Bloomberg news agency reported from India that ONGC Videsh and Indian Oil Corp may acquire the stake for between $2 billion and $3 billion.
Executives of Indian Oil Corp, which is India’s top refiner, and ONGC Videsh — the country’s second-largest oil and gas firm — last week met top officials of Kenya’s Energy ministry in an effort to smooth the deal.
Petroleum Principal Secretary Andrew Kamau asked the Business Daily to seek a comment from Tullow, which made reference to a statement issued on Twitter over the weekend.
“The Kenyan Ministry of Petroleum and Mines hosted a meeting with Tullow, OVL and IOCL in Nairobi last week as part of Tullow’s ongoing process to secure a strategic investor for Project Oil Kenya,” Tullow had said on Twitter. “The meeting was positive and the parties agreed to hold further discussions.”
India, the world’s fourth-biggest oil consumer, has charged state oil firms with acquiring assets overseas to improve the security of its energy supplies. The country imports about 80 percent of its crude needs.
The Indian state-backed companies will be joint operators of the project after the deal, Bloomberg said.
Tullow is the current operator of the project and has a 50 percent stake, while partners Africa Oil Corp. and TotalEnergies SE hold 25 percent each.
The potential deal signals the revival of Kenya’s aspiration to export oil on a commercial scale since Tullow discovered crude in the East African country in 2012.
Raising hopes
Tullow submitted a final field development programme to the government in December, boosting the project that had stalled as the company focused on managing debt and finalising its strategy.
Tullow, which struck oil 10 years ago, has been under pressure from Kenya to develop the Turkana oil wells that it expects to yield up to 120,000 barrels per day once production starts.
Kenya first announced the discovery of oil in Block 10BB and 13T in Turkana in March 2012, raising hopes of the petro-dollars needed to fuel economic growth. But the country is yet to fully commercialise crude oil production.
Kenya had set a December 2021 deadline for Tullow to present a comprehensive investment plan for oil production in Turkana or risk losing concession on two exploration fields in the area.

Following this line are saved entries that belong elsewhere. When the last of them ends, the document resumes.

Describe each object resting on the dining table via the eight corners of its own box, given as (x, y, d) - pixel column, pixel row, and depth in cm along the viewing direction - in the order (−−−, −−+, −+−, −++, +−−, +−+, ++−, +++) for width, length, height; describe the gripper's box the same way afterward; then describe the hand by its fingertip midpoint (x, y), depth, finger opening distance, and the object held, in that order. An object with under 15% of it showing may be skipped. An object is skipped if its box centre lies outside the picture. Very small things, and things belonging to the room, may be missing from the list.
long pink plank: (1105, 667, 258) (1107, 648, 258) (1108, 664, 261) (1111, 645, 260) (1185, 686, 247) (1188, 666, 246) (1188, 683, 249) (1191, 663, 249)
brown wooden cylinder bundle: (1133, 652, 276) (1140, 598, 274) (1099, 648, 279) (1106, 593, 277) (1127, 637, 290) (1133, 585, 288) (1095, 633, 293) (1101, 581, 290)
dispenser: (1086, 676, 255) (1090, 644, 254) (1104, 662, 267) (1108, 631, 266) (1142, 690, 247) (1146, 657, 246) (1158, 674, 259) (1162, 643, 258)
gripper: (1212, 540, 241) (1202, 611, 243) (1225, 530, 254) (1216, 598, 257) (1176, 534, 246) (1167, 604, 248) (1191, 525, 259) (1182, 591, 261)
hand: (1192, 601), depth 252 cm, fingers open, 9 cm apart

Tullow and its partners in the project, Africa Oil and Total, had initially planned to reach a final investment decision in 2019 and production of the first oil between this year and next year.
A deep-pocketed strategic partner would enable Tullow to cushion its risks for the multi-billion shilling project that includes setting up a crude pipeline and processing facilities for the oilfields.

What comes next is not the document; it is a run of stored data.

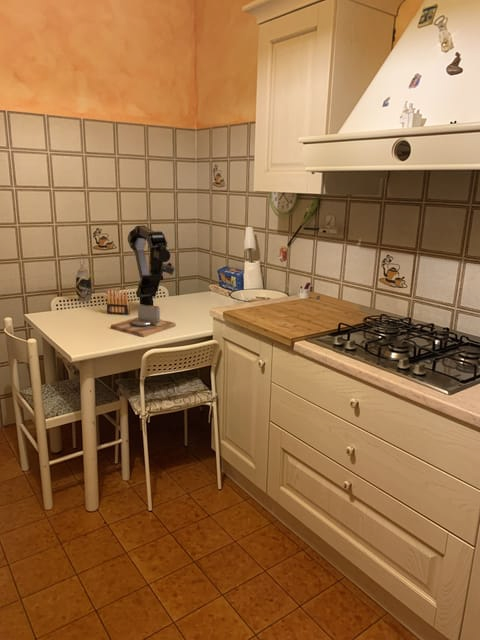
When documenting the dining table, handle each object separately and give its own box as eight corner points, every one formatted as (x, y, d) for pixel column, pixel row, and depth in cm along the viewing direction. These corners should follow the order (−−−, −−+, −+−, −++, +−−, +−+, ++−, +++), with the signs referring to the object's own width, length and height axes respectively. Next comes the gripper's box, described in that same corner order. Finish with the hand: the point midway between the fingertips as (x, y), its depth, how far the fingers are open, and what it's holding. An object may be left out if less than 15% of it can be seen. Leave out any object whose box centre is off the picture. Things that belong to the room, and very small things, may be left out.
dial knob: (127, 324, 216) (126, 305, 213) (140, 318, 224) (140, 301, 222) (151, 328, 210) (151, 309, 208) (165, 322, 219) (164, 304, 217)
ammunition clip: (129, 314, 239) (128, 290, 235) (128, 315, 237) (127, 290, 233) (108, 313, 240) (107, 288, 236) (106, 314, 238) (105, 289, 235)
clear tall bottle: (89, 302, 259) (86, 254, 252) (74, 301, 259) (70, 254, 252) (94, 298, 268) (91, 252, 261) (79, 297, 268) (75, 251, 261)
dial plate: (110, 328, 216) (110, 324, 215) (143, 318, 232) (143, 315, 231) (143, 337, 205) (143, 333, 205) (175, 326, 221) (175, 322, 221)
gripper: (174, 262, 223) (174, 295, 227) (172, 255, 240) (173, 286, 245) (149, 262, 221) (149, 296, 225) (149, 255, 238) (150, 286, 243)
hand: (156, 291), depth 235 cm, fingers closed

Tullow announced earlier it plans to sell a significant chunk of its 50 percent stake in the blocks, having hit financial hurdles of its own.

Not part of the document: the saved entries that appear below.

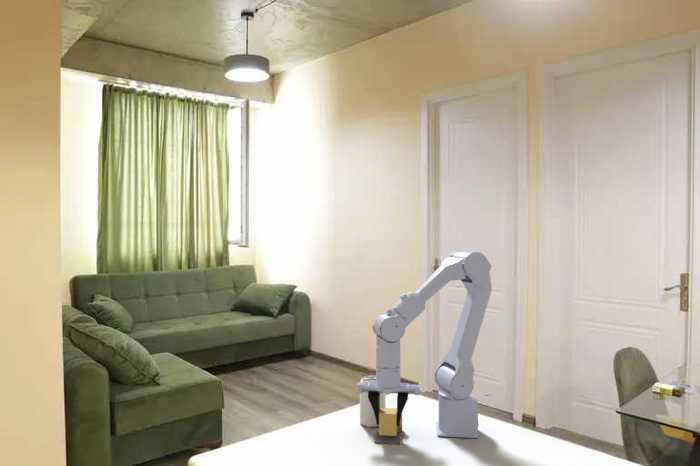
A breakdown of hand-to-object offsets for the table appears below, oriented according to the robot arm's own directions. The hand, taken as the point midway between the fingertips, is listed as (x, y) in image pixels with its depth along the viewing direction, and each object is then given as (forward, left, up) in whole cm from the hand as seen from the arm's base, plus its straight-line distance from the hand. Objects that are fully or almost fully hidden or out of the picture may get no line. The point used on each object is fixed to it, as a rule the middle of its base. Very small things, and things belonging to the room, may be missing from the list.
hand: (388, 423), depth 125 cm
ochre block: (0, 0, -2) cm, 2 cm away
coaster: (0, 0, -3) cm, 3 cm away
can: (+4, -10, -4) cm, 11 cm away
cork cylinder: (-2, -5, -4) cm, 7 cm away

The Ministry of Energy played down concerns of delays of Kenya’s oil dream, saying the plans had finally taken shape.
Kenya’s contract with Tullow for the concession of the two blocks in the Lokichar Basin — the 4,719 square kilometre 13T and 6,172 square km 10BB — contained a clause allowing the government to exercise a back-in right, which essentially means buying back a percentage of the ownership before production kicks in.
These rights allow Kenyans to own part of the oil-producing blocks once they are certified to hold reserves, protecting taxpayers from the highly risky initial exploration stage.
Mr Kamau, who had indicated earlier that the government held the right to buy back 15 percent stake in one block and 20 percent in the other, maintains the government does not necessarily have to exercise that option.
Viable reserves
The British firm expects to recover 585 million barrels of oil (mmbo) from the project over the full life of the field.
The commercially extractable volume climbed to 585 million barrels from the previous estimate of 433 million barrels, according to an audit by British petroleum consulting firm Gaffney Cline Associates (GCA).
Tullow estimated the cost of production from the wells at $22 a barrel.
At the current crude price of $100 a barrel, the potential crude in the reservoir would be valued at Sh33.7 trillion ($284 billion) — equivalent to nearly three times Kenya’s GDP — while the proven commercially viable reserves are valued at Sh6.9 trillion ($58.4 billion).
Kenya would not, however, earn the whole amount when production starts, with a big percentage going to production and shipping costs. From an earlier plan, the waxy crude will be shipped from the fields via a 20-inch, 825-kilometre heated pipeline to the port in Lamu.